> [TASK GOAL]: Transcribe each entry shown below with no difference from the original.

Transcribed page contents
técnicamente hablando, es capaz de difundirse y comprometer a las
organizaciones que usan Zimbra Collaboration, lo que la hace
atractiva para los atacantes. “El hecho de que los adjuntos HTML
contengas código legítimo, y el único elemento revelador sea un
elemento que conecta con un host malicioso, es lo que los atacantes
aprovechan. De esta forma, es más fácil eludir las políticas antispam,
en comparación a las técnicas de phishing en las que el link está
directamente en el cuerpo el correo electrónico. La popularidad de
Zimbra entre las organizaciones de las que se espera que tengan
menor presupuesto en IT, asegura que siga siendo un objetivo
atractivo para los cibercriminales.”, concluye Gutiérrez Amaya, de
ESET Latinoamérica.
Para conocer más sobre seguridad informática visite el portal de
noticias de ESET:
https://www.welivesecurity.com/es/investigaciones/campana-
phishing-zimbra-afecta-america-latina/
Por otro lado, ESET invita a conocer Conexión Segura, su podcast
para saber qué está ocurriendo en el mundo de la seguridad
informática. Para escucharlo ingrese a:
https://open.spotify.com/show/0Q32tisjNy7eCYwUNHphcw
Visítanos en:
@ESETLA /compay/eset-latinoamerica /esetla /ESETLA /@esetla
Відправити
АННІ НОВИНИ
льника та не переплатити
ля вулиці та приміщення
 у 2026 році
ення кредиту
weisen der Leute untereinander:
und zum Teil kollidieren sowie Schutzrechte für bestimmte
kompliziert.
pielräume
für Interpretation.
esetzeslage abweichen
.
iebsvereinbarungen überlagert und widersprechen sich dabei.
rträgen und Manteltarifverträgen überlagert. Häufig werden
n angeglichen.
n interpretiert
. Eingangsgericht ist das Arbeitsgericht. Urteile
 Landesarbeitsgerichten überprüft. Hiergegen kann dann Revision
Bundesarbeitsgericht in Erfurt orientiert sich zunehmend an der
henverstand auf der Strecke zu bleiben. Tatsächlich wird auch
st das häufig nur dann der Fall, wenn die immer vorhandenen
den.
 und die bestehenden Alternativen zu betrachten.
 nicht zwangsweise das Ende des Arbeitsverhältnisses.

> [ANSWER TO THIS TASK]:
técnicamente hablando, es capaz de difundirse y comprometer a las
organizaciones que usan Zimbra Collaboration, lo que la hace
atractiva para los atacantes. “El hecho de que los adjuntos HTML
contengas código legítimo, y el único elemento revelador sea un
elemento que conecta con un host malicioso, es lo que los atacantes
aprovechan. De esta forma, es más fácil eludir las políticas antispam,
en comparación a las técnicas de phishing en las que el link está
directamente en el cuerpo el correo electrónico. La popularidad de
Zimbra entre las organizaciones de las que se espera que tengan
menor presupuesto en IT, asegura que siga siendo un objetivo
atractivo para los cibercriminales.”, concluye Gutiérrez Amaya, de
ESET Latinoamérica.
Para conocer más sobre seguridad informática visite el portal de
noticias de ESET:
https://www.welivesecurity.com/es/investigaciones/campana-
phishing-zimbra-afecta-america-latina/
Por otro lado, ESET invita a conocer Conexión Segura, su podcast
para saber qué está ocurriendo en el mundo de la seguridad
informática. Para escucharlo ingrese a:
https://open.spotify.com/show/0Q32tisjNy7eCYwUNHphcw
Visítanos en:
@ESETLA /compay/eset-latinoamerica /esetla /ESETLA /@esetla
Відправити
АННІ НОВИНИ
льника та не переплатити
ля вулиці та приміщення
 у 2026 році
ення кредиту
weisen der Leute untereinander:
und zum Teil kollidieren sowie Schutzrechte für bestimmte
kompliziert.
pielräume
für Interpretation.
esetzeslage abweichen
.
iebsvereinbarungen überlagert und widersprechen sich dabei.
rträgen und Manteltarifverträgen überlagert. Häufig werden
n angeglichen.
n interpretiert
. Eingangsgericht ist das Arbeitsgericht. Urteile
 Landesarbeitsgerichten überprüft. Hiergegen kann dann Revision
Bundesarbeitsgericht in Erfurt orientiert sich zunehmend an der
henverstand auf der Strecke zu bleiben. Tatsächlich wird auch
st das häufig nur dann der Fall, wenn die immer vorhandenen
den.
 und die bestehenden Alternativen zu betrachten.
 nicht zwangsweise das Ende des Arbeitsverhältnisses.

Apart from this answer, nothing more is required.